From the line with "Authorization system -**" to the line with "a) Upon login, normal", retype every line exactly, including those two, and leave out the rest of the data below.

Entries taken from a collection
=-=-=-=-=

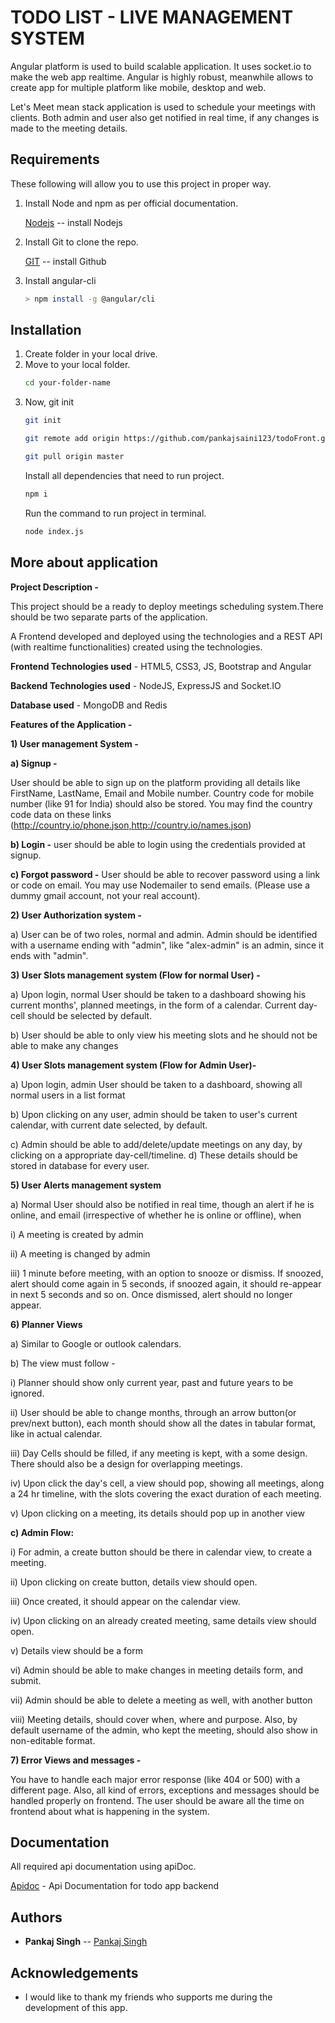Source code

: # TODO LIST - LIVE MANAGEMENT SYSTEM

Angular platform is used to build scalable application. It uses socket.io to make the web app realtime. Angular is highly robust, meanwhile allows to create app for multiple platform like mobile, desktop and web.

Let's Meet mean stack application is used to schedule your meetings with clients. Both admin and user also get notified in real time, if any changes is made to the meeting details.

## Requirements
These following will allow you to use this project in proper way.
1. Install Node and npm as per official documentation.

    [Nodejs](https://nodejs.org/en/) -- install Nodejs
2. Install Git to clone the repo.

    [GIT](https://git-scm.com/downloads) -- install Github
3. Install angular-cli
   ```bash
   > npm install -g @angular/cli
   ```

## Installation

1. Create folder in your local drive.
2. Move to your local folder.
   ```bash
   cd your-folder-name
   ```
3. Now, git init
   ```bash
   git init
   ```
   ```bash
   git remote add origin https://github.com/pankajsaini123/todoFront.git
   ```
   ```bash
   git pull origin master
   ```
   Install all dependencies that need to run project. 
   ```bash
   npm i
   ```
   Run the command to run project in terminal.
   ```bash
   node index.js 
   ```

## More about application

**Project Description -**

This project should be a ready to deploy meetings scheduling system.There should be two separate parts of the application.

A Frontend developed and deployed using the technologies and a REST API (with realtime functionalities) created using the technologies.

**Frontend Technologies used** - HTML5, CSS3, JS, Bootstrap and Angular

**Backend Technologies used** - NodeJS, ExpressJS and Socket.IO

**Database used** - MongoDB and Redis

**Features of the Application -**

**1) User management System -**

**a) Signup -**

User should be able to sign up on the platform providing all details like FirstName, LastName, Email and Mobile number. Country code for mobile number (like 91 for India) should also be stored. You may find the country code data on these links
(http://country.io/phone.json,http://country.io/names.json)

**b) Login -** user should be able to login using the credentials provided at
signup.

**c) Forgot password -** User should be able to recover password using a link or code on email. You may use Nodemailer to send emails. (Please use a dummy gmail account, not your real account).

**2) User Authorization system -**

a) User can be of two roles, normal and admin. Admin should be identified with a username ending with "admin", like "alex-admin" is an admin, since it ends with "admin".

**3) User Slots management system (Flow for normal User) -**

a) Upon login, normal User should be taken to a dashboard showing his current months', planned meetings, in the form of a calendar. Current day-cell should be selected by default.

b) User should be able to only view his meeting slots and he should not be
able to make any changes 

**4) User Slots management system (Flow for Admin User)-**

a) Upon login, admin User should be taken to a dashboard, showing all normal users in a list format 

b) Upon clicking on any user, admin should be taken to user's current calendar, with current date selected, by default.

c) Admin should be able to add/delete/update meetings on any day, by clicking on a appropriate day-cell/timeline.
d) These details should be stored in database for every user.

**5) User Alerts management system**

a) Normal User should also be notified in real time, though an alert if he is online, and email (irrespective of whether he is online or offline), when

i) A meeting is created by admin

ii) A meeting is changed by admin

iii) 1 minute before meeting, with an option to snooze or dismiss. If snoozed, alert should come again in 5 seconds, if snoozed again, it should re-appear in next 5 seconds and so on. Once dismissed, alert should no longer appear.

**6) Planner Views**

a) Similar to Google or outlook calendars.

b) The view must follow -

i) Planner should show only current year, past and future years to be ignored.

ii) User should be able to change months, through an arrow button(or prev/next button), each month should show all the dates in tabular format, like in actual calendar.

iii) Day Cells should be filled, if any meeting is kept, with a some design. There should also be a design for overlapping meetings.

iv) Upon click the day's cell, a view should pop, showing all meetings, along a 24 hr timeline, with the slots covering the exact duration of each meeting.

v) Upon clicking on a meeting, its details should pop up in another view

**c) Admin Flow:**

i) For admin, a create button should be there in calendar view, to create a meeting.

ii) Upon clicking on create button, details view should open.

iii) Once created, it should appear on the calendar view.

iv) Upon clicking on an already created meeting, same details view should open.

v) Details view should be a form

vi) Admin should be able to make changes in meeting details form, and submit.

vii) Admin should be able to delete a meeting as well, with another button

viii) Meeting details, should cover when, where and purpose. Also, by default username of the admin, who kept the meeting, should also show in non-editable format.

**7) Error Views and messages -** 

You have to handle each major error response (like 404 or 500) with a different page. Also, all kind of errors, exceptions and messages should be handled properly on frontend. The user should be aware all the time on frontend about what is happening in the system.

## Documentation

All required api documentation using apiDoc.

[Apidoc](https://pankajsaini123.github.io/letsmeet-backend/) - Api Documentation for todo app backend

## Authors

- **Pankaj Singh** -- [Pankaj Singh](https://github.com/pankajsaini123)

## Acknowledgements

- I would like to thank my friends who supports me during the development of this app.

=-=-=-=-=

> [SOLUTION TO THIS PROBLEM]:
**2) User Authorization system -**

a) User can be of two roles, normal and admin. Admin should be identified with a username ending with "admin", like "alex-admin" is an admin, since it ends with "admin".

**3) User Slots management system (Flow for normal User) -**

a) Upon login, normal User should be taken to a dashboard showing his current months', planned meetings, in the form of a calendar. Current day-cell should be selected by default.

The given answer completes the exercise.